SEC
FILE - In this Dec. 5, 2014, file photo, the SEC logo is displayed on the field ahead of the Southeastern Conference championship football game between Alabama and Missouri in Atlanta. The Southeastern Conference will play only league games in 2020 to deal with potential COVID-19 disruptions, a decision that pushes major college football closer to a siloed regular season in which none of the power conferences cross paths(AP Photo/John Bazemore, File)

Oklahoma and Texas formally ask to join the SEC

Oklahoma and Texas have officially applied to join the SEC. This story rocked the college football world this week, and it is expected to effect every power five conferences.

How this happened

Somehow this story was kept quiet throughout SEC Media Days. SEC commissioner Greg Sankey kept this shocking move under wraps for at least a year. The rumors began to swirl heading into the weekend, and now it is official.

SEC Network’s Chris Doering talks about the SEC keeping this story a secret.

The BIG12 tried to keep Texas and Oklahoma, but it seemed the universities both had their minds made up.

Also, SEC Network’s Mike Morgan talks about Greg Sankey working with BIG-12 commissioner Bob Bowlsby on expanding the playoff as he is in talks with Texas and Oklahoma.

Many people think this was a straight cash grab by Oklahoma and Texas. However, Morgan said it is more of a power play.

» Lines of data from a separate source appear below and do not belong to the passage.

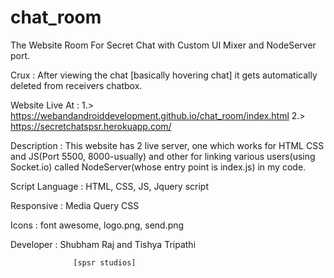 # chat_room
The Website Room For Secret Chat with Custom UI Mixer and NodeServer port.

Crux : After viewing the chat [basically hovering chat] it gets automatically deleted from receivers chatbox.

Website Live At :      1.> https://webandandroiddevelopment.github.io/chat_room/index.html
                       2.> https://secretchatspsr.herokuapp.com/

Description : This website has 2 live server, one which works for HTML CSS and JS(Port 5500, 8000-usually) and other for linking various users(using Socket.io) called NodeServer(whose entry point is index.js) in my code.

Script Language : HTML, CSS, JS, Jquery script

Responsive : Media Query CSS

Icons : font awesome, logo.png, send.png

Developer : Shubham Raj and Tishya Tripathi 
        
                  [spsr studios]



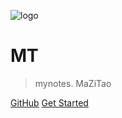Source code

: ![logo](http://r41etaf3z.hn-bkt.clouddn.com/messi1.jpg)

# MT

> mynotes.
> MaZiTao

[GitHub](https://github.com/MTnoSquare/notes.git)
[Get Started](#)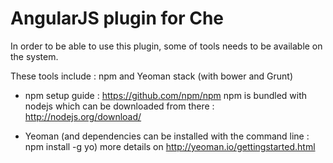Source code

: AngularJS plugin for Che
=============================


In order to be able to use this plugin, some of tools needs to be available on the system.

These tools include : npm and Yeoman stack (with bower and Grunt)

* npm setup guide : https://github.com/npm/npm
npm is bundled with nodejs which can be downloaded from there : http://nodejs.org/download/

* Yeoman (and dependencies can be installed with the command line : npm install -g yo)
   more details on http://yeoman.io/gettingstarted.html
   
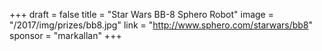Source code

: +++
draft = false
title = "Star Wars BB-8 Sphero Robot"
image = "/2017/img/prizes/bb8.jpg"
link = "http://www.sphero.com/starwars/bb8"
sponsor = "markallan"
+++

What will happen to the other conferences?

Texas and Oklahoma leaving will certainly cause a domino effect throughout the rest of the conferences. First, the BIG10 could look to add Kansas and Iowa State. Then, the ACC could try for West Virginia and Notre Dame. This could create three 16-team super conferences with the PAC-12 and BIG-12 left to pick up the pieces. The PAC-12 could also become a 16-team conference, but there haven’t been as many rumors connecting teams to the conference.

Mike Morgan talks about conference realignment.

Overall, we could see four 16-team conferences and each conference winner represented in the college football playoff.

How Texas and Oklahoma will reshape the SEC

It is believed by many that the SEC will reimagine its scheduling process when Texas and Oklahoma join. The current East-West division format is expected to be done away with and will be replaced with four-team pods.

Chris Doering talks about the SEC’s future scheduling.

The hope behind the pods idea is every SEC team will play each other more often. Some rivalries may not be every year, but overall there will be more diversity in scheduling.

Oklahoma and Texas’ media contracts run out in 2025. There could be a chance the SEC buys them out of the conference to get the teams in sooner.